Selasa, 09 Agustus 2011

Cerita Sembilan Agustus

Waktu semakin dekat menuju keberangkatanku ke Belanda. Hal-hal yang sudah terbayangkan untuk diurus sekarang datang satu persatu seperti antrian pekerjaan yang menunggu untuk diselesaikan secepatnya.

Sementara itu, hari telah menyentuh sepertiga Ramadhan. Berlalu begitu saja. Terkadang aku hanyut dalam pikiran yang menerawang jauh ke suatu negeri yang jauh itu. Membayangkan seluk-beluk kota dan bangunan-bangunannya. Suasana sore bersama orang-orang belum pernah kukenal sebelumnya. Bayangan yang aneh.

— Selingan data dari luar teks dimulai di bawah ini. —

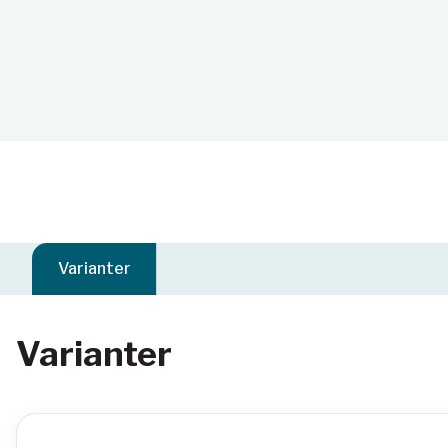
Varianter
Varianter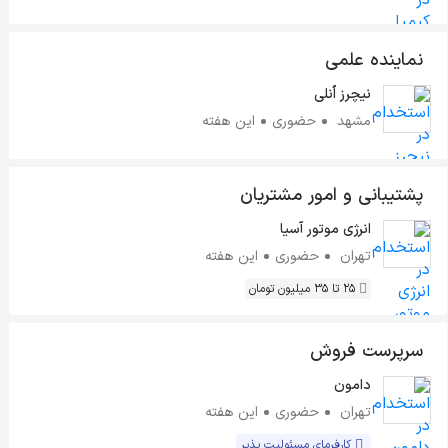
نماینده علمی
نیچرز اُنلی
مشهد
حضوری
این هفته
پشتیبانی و امور مشتریان
انرژی موتور آسیا
تهران
حضوری
این هفته
25 تا 35 میلیون تومان
سرپرست فروش
دامون
تهران
حضوری
این هفته
کارفرمای مسئولیت پذیر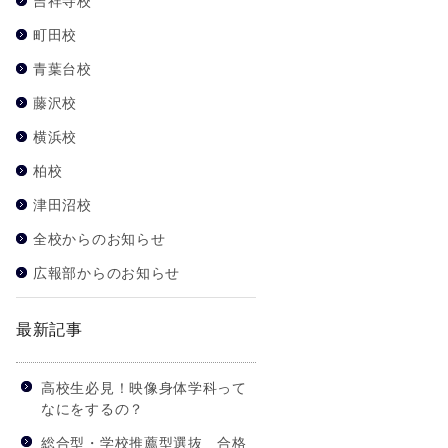
吉祥寺校
町田校
青葉台校
藤沢校
横浜校
柏校
津田沼校
全校からのお知らせ
広報部からのお知らせ
最新記事
高校生必見！映像身体学科って
なにをするの？
総合型・学校推薦型選抜 合格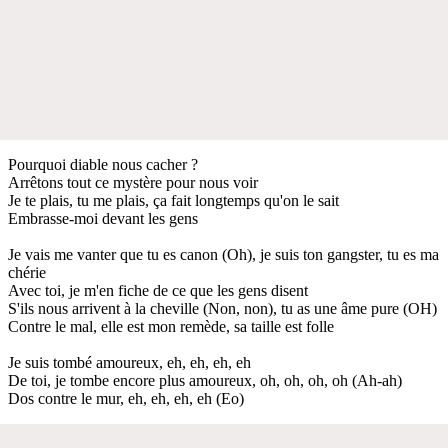
Pourquoi diable nous cacher ?
Arrêtons tout ce mystère pour nous voir
Je te plais, tu me plais, ça fait longtemps qu'on le sait
Embrasse-moi devant les gens
Je vais me vanter que tu es canon (Oh), je suis ton gangster, tu es ma
chérie
Avec toi, je m'en fiche de ce que les gens disent
S'ils nous arrivent à la cheville (Non, non), tu as une âme pure (OH)
Contre le mal, elle est mon remède, sa taille est folle
Je suis tombé amoureux, eh, eh, eh, eh
De toi, je tombe encore plus amoureux, oh, oh, oh, oh (Ah-ah)
Dos contre le mur, eh, eh, eh, eh (Eo)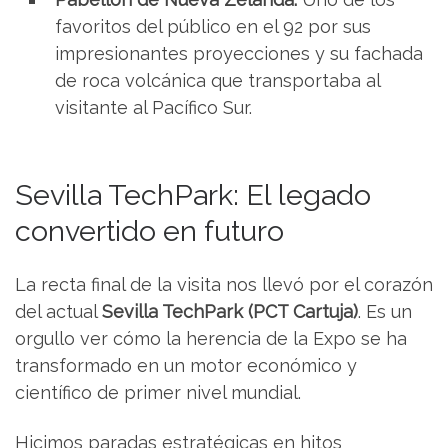
favoritos del público en el 92 por sus
impresionantes proyecciones y su fachada
de roca volcánica que transportaba al
visitante al Pacífico Sur.
Sevilla TechPark: El legado
convertido en futuro
La recta final de la visita nos llevó por el corazón
del actual
Sevilla TechPark (PCT Cartuja)
. Es un
orgullo ver cómo la herencia de la Expo se ha
transformado en un motor económico y
científico de primer nivel mundial.
Hicimos paradas estratégicas en hitos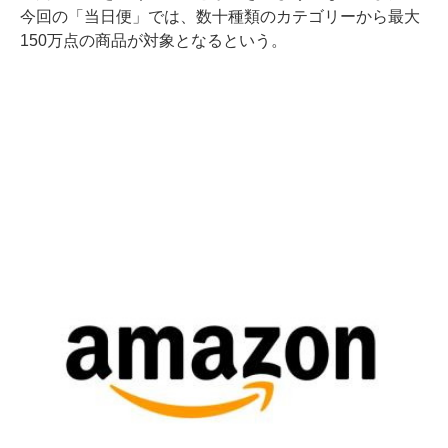
今回の「当日便」では、数十種類のカテゴリーから最大
150万点の商品が対象となるという。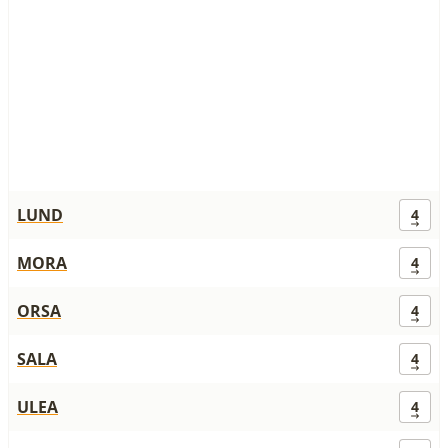
LUND
4
MORA
4
ORSA
4
SALA
4
ULEA
4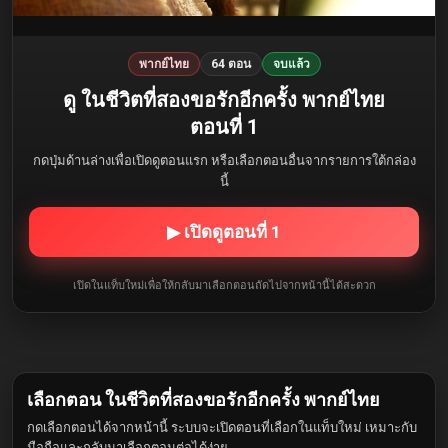
พากย์ไทย
64 ตอน
จบแล้ว
ดู ในชีวิตที่สองขอรักอีกครั้ง พากย์ไทย
ตอนที่ 1
กดปุ่มด้านล่างเพื่อเปิดดูตอนแรก หรือเลือกตอนอื่นจากรายการใต้กล่อง
นี้
▶ เปิดดูตอนที่ 1
เปิดในแท็บใหม่เพื่อให้กลับมาเลือกตอนถัดไปจากหน้านี้ได้สะดวก
เลือกตอน ในชีวิตที่สองขอรักอีกครั้ง พากย์ไทย
กดเลือกตอนได้จากหน้านี้ ระบบจะเปิดตอนที่เลือกในแท็บใหม่ เหมาะกับ
มือถือและกลับมาเลือกตอนต่อได้ง่าย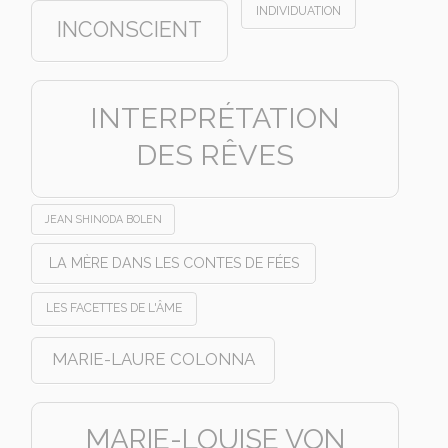
INDIVIDUATION
INCONSCIENT
INTERPRÉTATION
DES RÊVES
JEAN SHINODA BOLEN
LA MÈRE DANS LES CONTES DE FÉES
LES FACETTES DE L'ÂME
MARIE-LAURE COLONNA
MARIE-LOUISE VON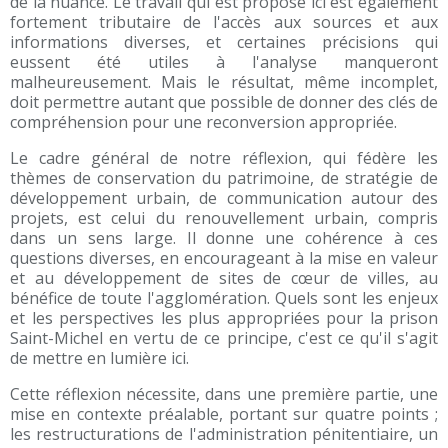
de la nuance. Le travail qui est proposé ici est également
fortement tributaire de l'accès aux sources et aux
informations diverses, et certaines précisions qui
eussent été utiles à l'analyse manqueront
malheureusement. Mais le résultat, même incomplet,
doit permettre autant que possible de donner des clés de
compréhension pour une reconversion appropriée.
Le cadre général de notre réflexion, qui fédère les
thèmes de conservation du patrimoine, de stratégie de
développement urbain, de communication autour des
projets, est celui du renouvellement urbain, compris
dans un sens large. Il donne une cohérence à ces
questions diverses, en encourageant à la mise en valeur
et au développement de sites de cœur de villes, au
bénéfice de toute l'agglomération. Quels sont les enjeux
et les perspectives les plus appropriées pour la prison
Saint-Michel en vertu de ce principe, c'est ce qu'il s'agit
de mettre en lumière ici.
Cette réflexion nécessite, dans une première partie, une
mise en contexte préalable, portant sur quatre points ;
les restructurations de l'administration pénitentiaire, un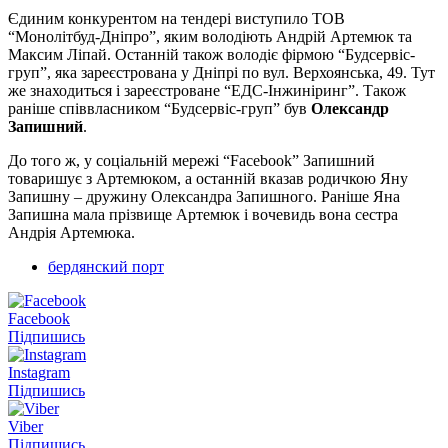
Єдиним конкурентом на тендері виступило ТОВ
“Монолітбуд-Дніпро”, яким володіють Андрій Артемюк та
Максим Ліпай. Останній також володіє фірмою “Будсервіс-
груп”, яка зареєстрована у Дніпрі по вул. Верхоянська, 49. Тут
же знаходиться і зареєстроване “ЕДС-Інжиніринг”. Також
раніше співвласником “Будсервіс-груп” був
Олександр
Запишний
.
До того ж, у соціальній мережі “Facebook” Запишний
товаришує з Артемюком, а останній вказав родичкою Яну
Запишну – дружину Олександра Запишного. Раніше Яна
Запишна мала прізвище Артемюк і вочевидь вона сестра
Андрія Артемюка.
бердянский порт
Facebook
Підпишись
Instagram
Підпишись
Viber
Підпишись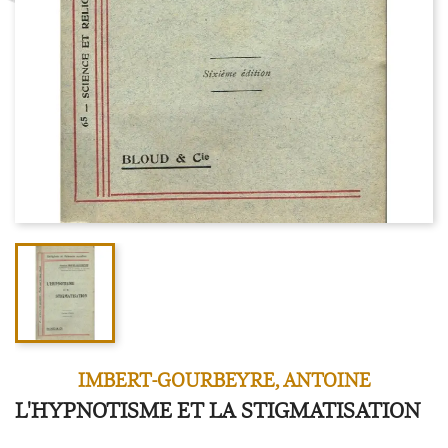
IMBERT-GOURBEYRE, ANTOINE
L'HYPNOTISME ET LA STIGMATISATION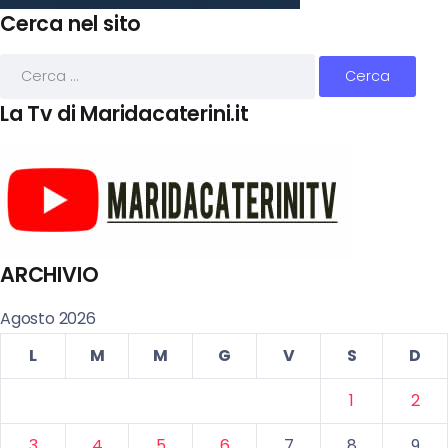
Cerca nel sito
La Tv di Maridacaterini.it
ARCHIVIO
Agosto 2026
L
M
M
G
V
S
D
1
2
3
4
5
6
7
8
9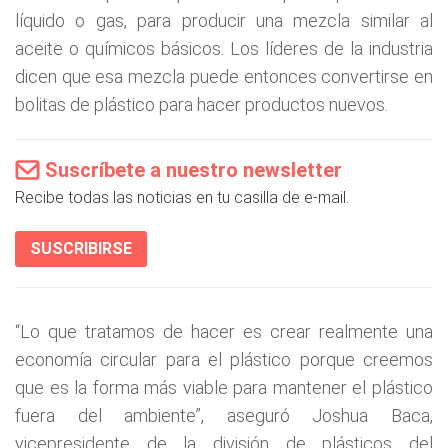
líquido o gas, para producir una mezcla similar al
aceite o químicos básicos. Los líderes de la industria
dicen que esa mezcla puede entonces convertirse en
bolitas de plástico para hacer productos nuevos.
Suscríbete a nuestro newsletter
Recibe todas las noticias en tu casilla de e-mail.
SUSCRIBIRSE
“Lo que tratamos de hacer es crear realmente una
economía circular para el plástico porque creemos
que es la forma más viable para mantener el plástico
fuera del ambiente”, aseguró Joshua Baca,
vicepresidente de la división de plásticos del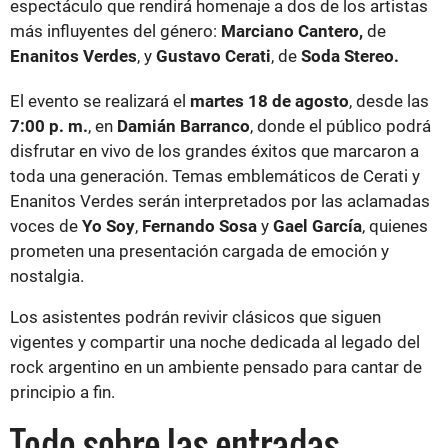
espectáculo que rendirá homenaje a dos de los artistas
más influyentes del género:
Marciano Cantero,
de
Enanitos Verdes
, y
Gustavo Cerati
, de
Soda Stereo.
El evento se realizará el
martes 18 de agosto
, desde las
7:00 p. m.
, en
Damián Barranco
, donde el público podrá
disfrutar en vivo de los grandes éxitos que marcaron a
toda una generación. Temas emblemáticos de Cerati y
Enanitos Verdes serán interpretados por las aclamadas
voces de
Yo Soy
,
Fernando Sosa
y
Gael García
, quienes
prometen una presentación cargada de emoción y
nostalgia.
Los asistentes podrán revivir clásicos que siguen
vigentes y compartir una noche dedicada al legado del
rock argentino en un ambiente pensado para cantar de
principio a fin.
Todo sobre las entradas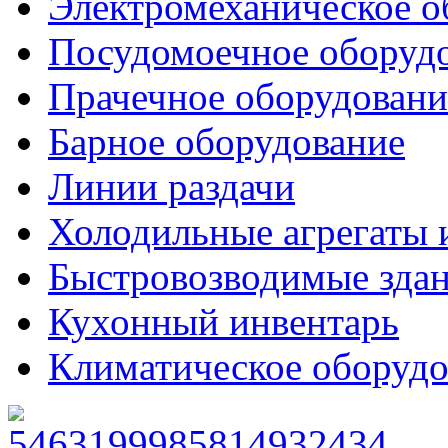
Электромеханическое о
Посудомоечное оборуд
Прачечное оборудовани
Барное оборудование
Линии раздачи
Холодильные агрегаты 
Быстровозводимые зда
Кухонный инвентарь
Климатическое оборудо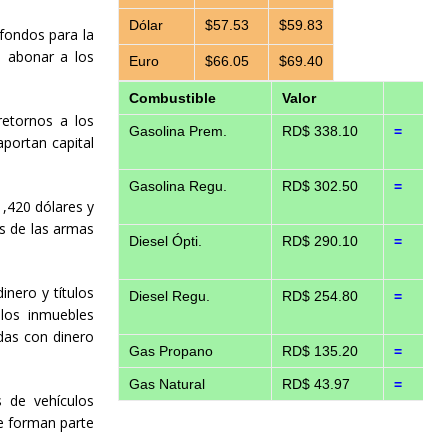
Dólar
$57.53
$59.83
 fondos para la
, abonar a los
Euro
$66.05
$69.40
Combustible
Valor
etornos a los
Gasolina Prem.
RD$ 338.10
=
aportan capital
Gasolina Regu.
RD$ 302.50
=
,420 dólares y
os de las armas
Diesel Ópti.
RD$ 290.10
=
nero y títulos
Diesel Regu.
RD$ 254.80
=
 los inmuebles
das con dinero
Gas Propano
RD$ 135.20
=
Gas Natural
RD$ 43.97
=
s de vehículos
e forman parte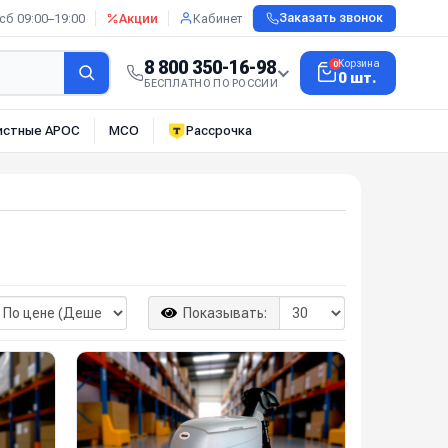
сб 09:00–19:00
Акции
Кабинет
Заказать звонок
8 800 350-16-98
Корзина
0
0 шт.
БЕСПЛАТНО ПО РОССИИ
истные АРОС
МСО
Рассрочка
Показывать:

Sudah dua minggu belakangan ini Rhea sering muncul di layar BlackBerry-ku. Entah hanya sekedar menanyakan kabar ataupun bercerita mengenai apapun yang menarik perhatiannya. Aku cukup jarang bertemu langsung dengan Rhea, namun kami seperti saling menyimpan diri pada sebuah layar BlackBerry. Hubungan yang aneh. Aku seperti kehilangan 'sentuhan' untuk memperlakukannya sebagaimana mestinya. Saat ini, lebih baik untukku bekerja sama dengan waktu yang kuharapkan dapat membuat hubungan ini ada di posisi yang lebih baik.

Di perjalanan Bekasi Barat - Jakarta, kami saling menggeledah hati yang terlalu lama ditimbun oleh tumpukan cerita usang bekas peristiwa masa lalu. Beberapa ceritanya terasa seperti alat kejut listrik bertenaga ringan karena banyak hal yang Rhea ceritakan dan tidak pernah kuduga sebelumnya. Sedangkan serangkaian cerita lainnya cukup menyenangkan. Sebagian berhubungan dengan saat itu, sebagian tentang masa depan. Mungkin pintu-pintu masa depan telah diturunkan oleh Sang Penguasa sepanjang jalan tol itu. Sebatas seluruh kata yang dituturkan Rhea. Aku tidak tahu.

Seringkali kami terlihat saling berdiam diri setelah ngobrol beberapa saat. Mencerna kata yang saling-silang kita ucapkan. Penunjuk jalan telah berganti dari 12 km ke 11 km. Mobilku pun melaju semakin cepat, seiring dengan matahari yang mulai turun perlahan dan meredup sinarnya. Waktu semakin berlalu, itu pasti. Tapi Rhea? We'll see.